Дядя Агигульф закричал негодующе, что он бой принял. Объяснял уж!..
Дедушка Рагнарис сказал:
— Ты, как я погляжу, не бой, а муки там принял, нам на позорище.
И побить дядю Агигульфа хотел, но Тарасмунд вмешался и не дал.
Дядя Агигульф рубаху надел и, на дедушку Рагнариса с опаской поглядывая, дальше рассказ повел про подвиги свои да валамировы, у гепидов совершенные.
В честь свадьбы учинили в селе молодецкие потехи. С коня в щит копья метали. Через широкий овраг на конях прыгали. Боролись…
В стрельбе из луков с гепидами и не тягались посланцы готские. Да и на борьбу зря с гепидами вышли. Гепид — он падает на тебя, как медведь отожравшийся, и лежит, не вставая, пока не задохнешься. Да еще приемы у них какие-то… Одним словом, гепидская борьба.
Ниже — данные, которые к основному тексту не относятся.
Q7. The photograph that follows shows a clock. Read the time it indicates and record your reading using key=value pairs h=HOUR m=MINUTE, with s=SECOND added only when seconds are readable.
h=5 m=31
В метании же копья Агигульф с Валамиром себя показали. Только вот Валамир спьяну один раз промахнулся и в козу попал, что некстати подвернулась. Валамир как вергельд за козу гепиду-хозяину шейную гривну отдал. Хорошая была гривна, серебряная, с тремя красными камнями. Жалел Валамир ее отдавать, но ничего не поделаешь. Гепиды козу в стоимость этой гривны оценили. У них оторва Сьюки старейшиной.
После же ту козу Валамир на общий стол положил: угощайтесь, гепиды! И еще больше стали любы посланцы готские в селе гепидском.
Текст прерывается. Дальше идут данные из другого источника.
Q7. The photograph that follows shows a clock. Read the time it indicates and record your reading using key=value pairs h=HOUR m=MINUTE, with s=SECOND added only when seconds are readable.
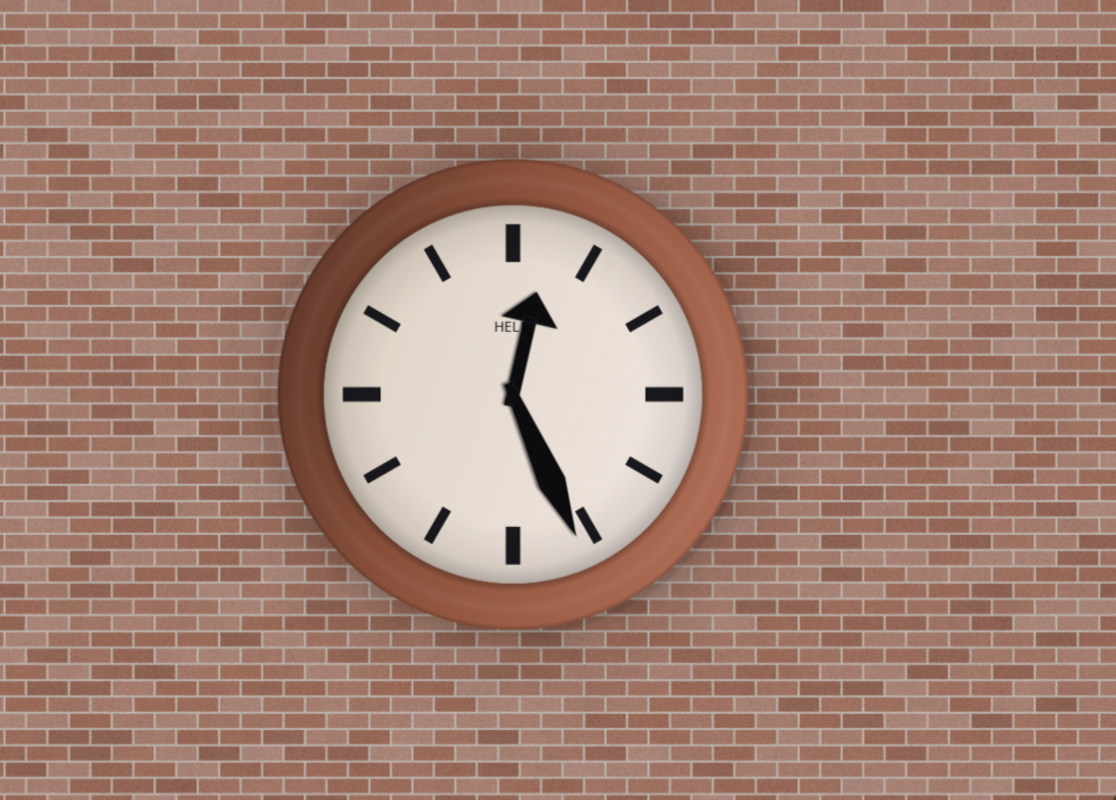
h=12 m=26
На второй день, стало быть, опять пировали. После в дом невесты перешли и пировали там — это было уже на третий день.
И дядя Агигульф и Валамир все три дня щедро сеяли свое семя среди рабынь гепидских. Валамир в этом даже дядю Агигульфа превзошел, ибо дядю Агигульфа в первый день с куклой спать положили, а Валамира с девкой одной. Валамир ее не помнит.
Дядя Агигульф прибавил, что гепиды сразу приметили мощь готских воинов. Не зря рабынь им подкладывали. Хозяйственные они, гепиды, доброе потомство потом получат.
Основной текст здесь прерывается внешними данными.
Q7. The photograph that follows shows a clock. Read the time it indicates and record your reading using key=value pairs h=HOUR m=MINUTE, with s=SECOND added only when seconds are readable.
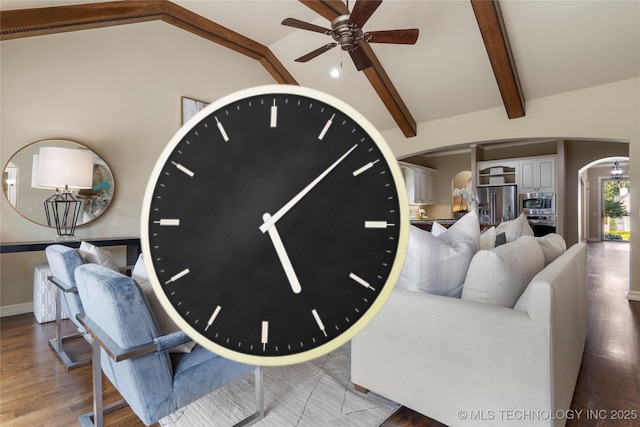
h=5 m=8
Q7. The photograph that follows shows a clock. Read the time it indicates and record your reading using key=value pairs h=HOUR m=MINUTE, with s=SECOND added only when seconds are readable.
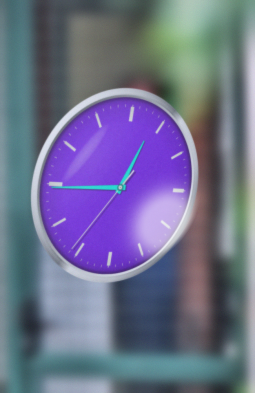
h=12 m=44 s=36
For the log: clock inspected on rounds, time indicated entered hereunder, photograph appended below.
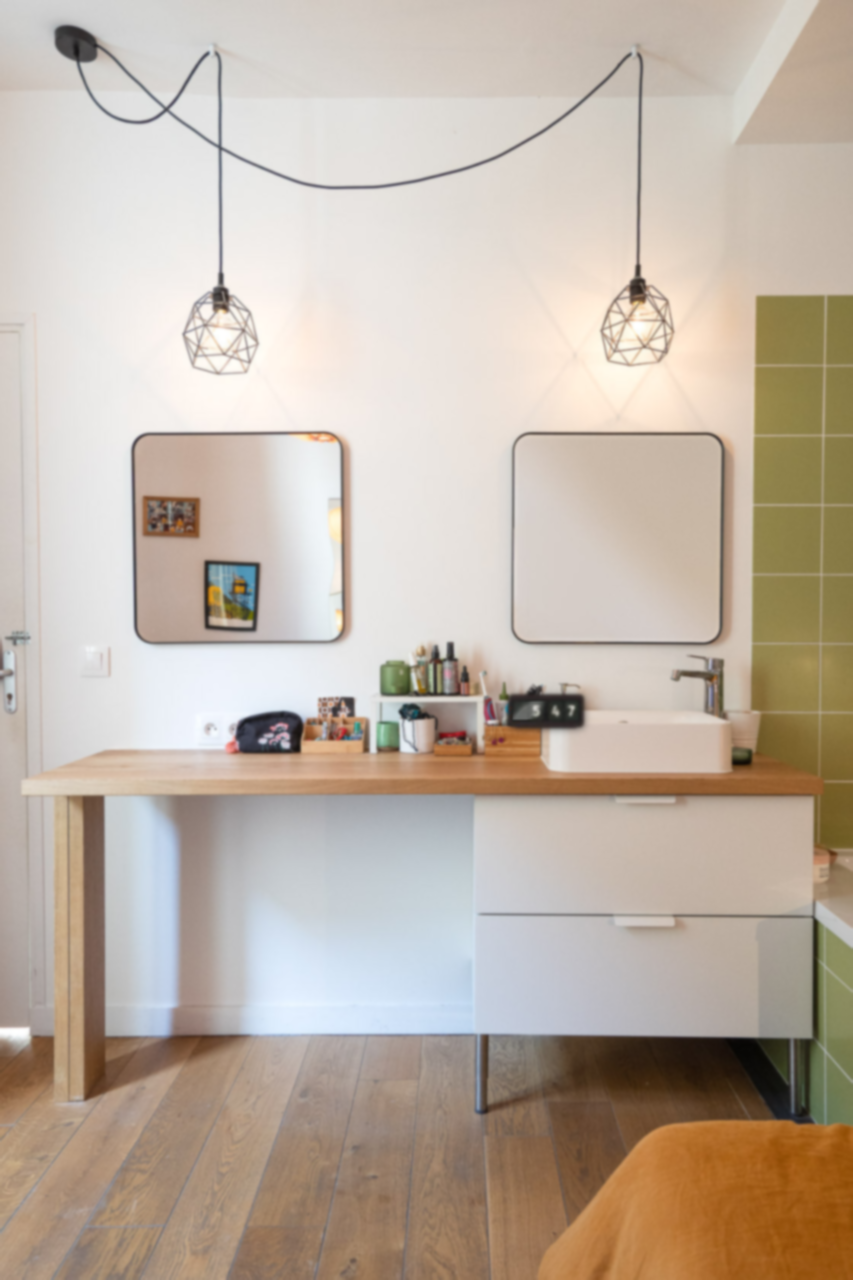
5:47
Валамир говорит, что село гепидское беспрестанно подвигами своими удивлял. Но какие то были подвиги, дядя Агигульф сказать не берется, ибо сам Валамир всегда про подвиги свои врет, а от гепидов много не добьешься. Одно дядя Агигульф наверняка знает: пил Валамир на спор — кто больше выпьет. И также брался с одним щитом и палкой выходить против трех огромных гепидских собак. Валамир когда в бурге у Теодобада бывает, всегда это показывает. А у гепидов он это на спор показывал. Так и гривну, что за козу отдавал, назад отыграл.
Тут дедушка Рагнарис рассказ дяди Агигульфа оборвал, взревев:
— Беда надвигается, утробой чую! Идет на село напасть неведомая, а вы с Валамиром молодечеством перед гепидскими девками хвастаете, семя сеете! Не взойдет ваше семя, если будете время попусту расточать!
Дядя Агигульф показал, что обиделся. Сказал, что к тому рассказ свой и ведет — не попусту время они расточали.
К гепидам весть пришла из капища. Худая весть, молвить страшно. Разорено и сожжено малое капище, наше, стало быть. И жрец убит. Убил его какой-то чужак, который готом назвался. Нарочно назвался, чтобы в заблуждение всех ввести и еще большее зло причинить.
Тот вестник из капища так рассказывал. Явился к ним в большое капище незнакомый воин, назвался готом, и поведал, что жреца в малом капище убитым нашел. А что сам он того жреца убил — то позже догадались, когда другие злодейства он совершил. Тот воин все до Нуты, самого ветхого и мудрого из жрецов, домогался. Не хотели его жрецы к Нуте пускать. И правильно делали, что не хотели. Чуяли беду. Но супостат настаивал и все стращал страшными бедами, которые-де свершатся, ежели он с Нутой не увидится.
А Нута — как слабенький огонек лучины. Дунешь посильнее, он и погаснет. Шутка ли, полвека и за готов и за гепидов радел, мир в племенах и между племенами охраняя. Так и случилось — сгубил злыдень Нуту нашего. И вот как.
Супостат тот, к Нуте стремясь и жрецов стращая, все кричал, что уголья с собой привез из сожженного капища готского. Не иначе, заговор какой-то на эти уголья сделан был. Ибо едва возложил на них пальцы Нута, как дух его расстался с телом и пустился в дальнее странствие, откуда нет возврата. Такова была злодейская уловка.
Но и тут не постигли жрецы опасности. Не иначе, морок злодей на жрецов навел. Хотели те пойти за духом Нуты и спросить его обо всем, что открылось Нуте. Вот тогда-то и обнажил тот изверг гадючью сущность свою, бежав позорно. Ибо обличил бы его, несомненно, Нута в осквернении малого капища, убийстве жреца и в других злодейских деяниях.